In Los Angeles, obtaining Crawford, Punto, Beckett and Gonzalez frees up a substantial amount of cash to pursue free agents in the off-season…pause not (as our friend Borat would so eloquently put it).

After picking up Hanley Ramirez, who is owed $15.5 million in 2013, just a few weeks ago, the Dodgers front office is now throwing more money at the wall, hoping a National League pennant will be what sticks. 

As with most roster moves, however, the Dodgers are getting more on paper than in reality. 

Crawford is a long-term investment and will have five years remaining on his contract at season’s end but is out at least until Spring Training after undergoing Tommy John surgery two days ago. 

Gonzalez has been effective this season with 16 home runs and 87 RBI but will be turning 31 next May and Beckett, 5-11 with a 5.23 ERA, is putting up KFC-in-the-clubhouse type numbers in his 2012 campaign. 

Keep in mind, Beckett is just one season removed from going 13-7 with a 2.89 ERA.

L.A. currently finds itself 2 games back of the Giants in the NL West and a half-game out of the second Wild Card position. 

Despite his rocky start, look for Beckett to pitch well in the month of September.  The right-hander has had success in pressure situations before (see: 2003 World Series) and the turmoil in Boston’s clubhouse with Manager Bobby Valentine certainly hasn’t helped this season.  His presence will bolster the back end of a rotation that currently features a shaky-at-best Joe Blanton. 

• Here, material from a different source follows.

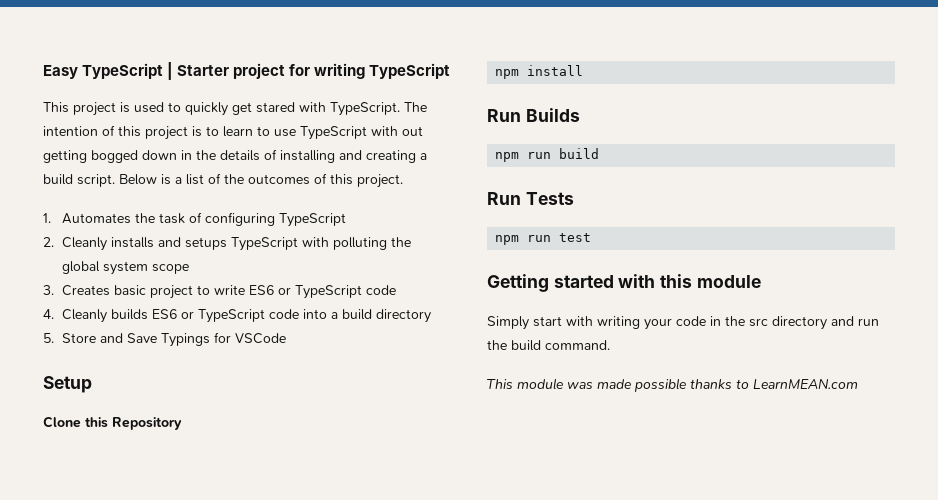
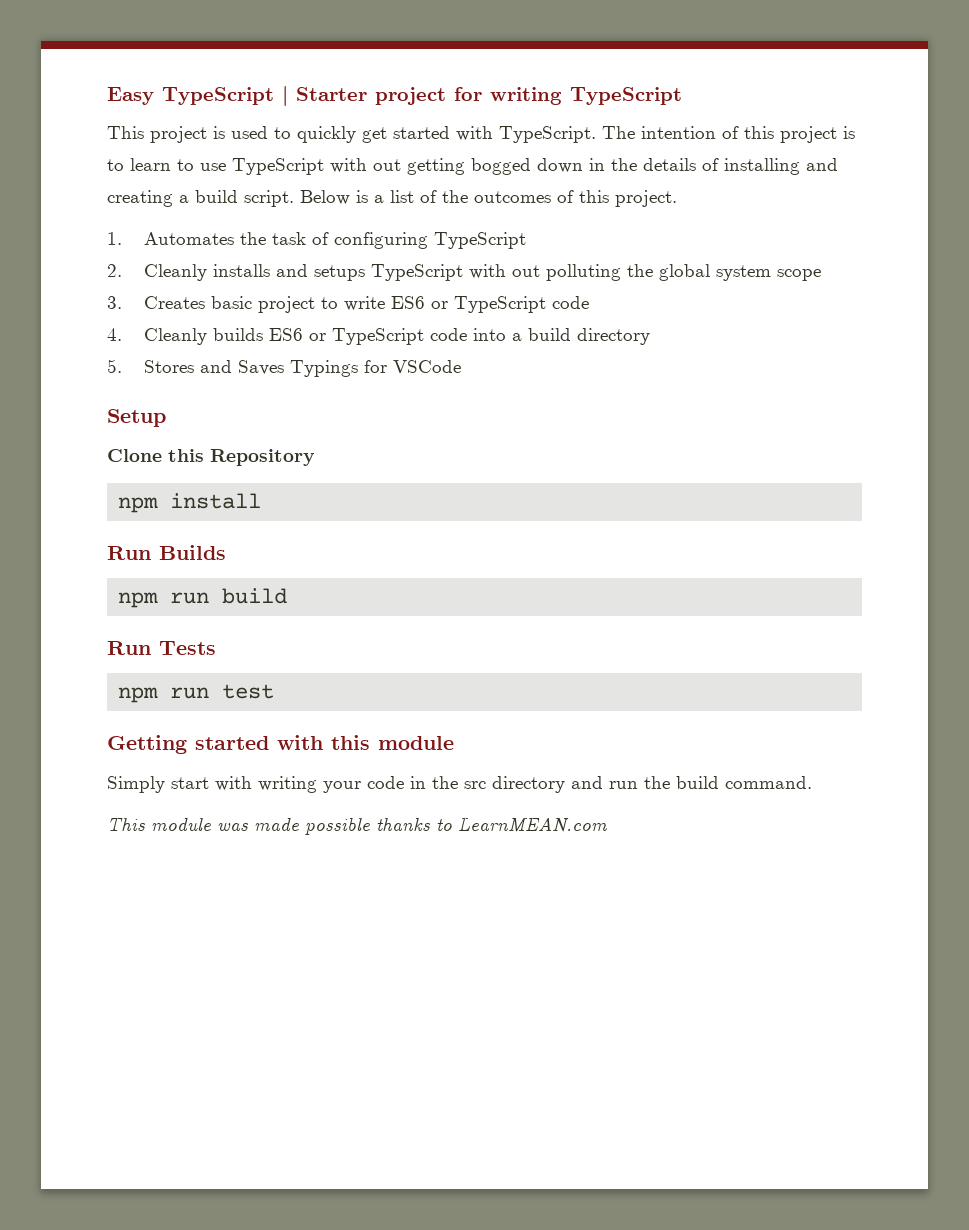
[256,102,295,113] stared -> [393,126,450,139] started
(329, 242) none -> [511,265,540,277] out
[61,333,157,343] Store and Save -> [143,360,284,375] Stores and Saves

Sometimes a change in scenery is exactly what three talented players need.  Carl Crawford looked as though he hit with the weight of the world (equivalent to the expectations of Red Sox Nation) on his shoulders last season and Adrian Gonzalez, a San Diego native, will once again enjoy the luxury of not having to worry about things like wind chill come late September.

Despite all the questions surrounding this late-season shuffle, it seems as though everyone is now in the right place.  The Red Sox return to their “farm system-built” feel, while the Dodgers come one step closer to making Magic Johnson look like a combination savior-genius. 

With the dust finally settling after the dropping of this unexpected bombshell, Boston now provides some legitimacy for its long-term hopes; without immediate production in Los Angeles, the Dodgers playoff hopes for this season “will be execute.”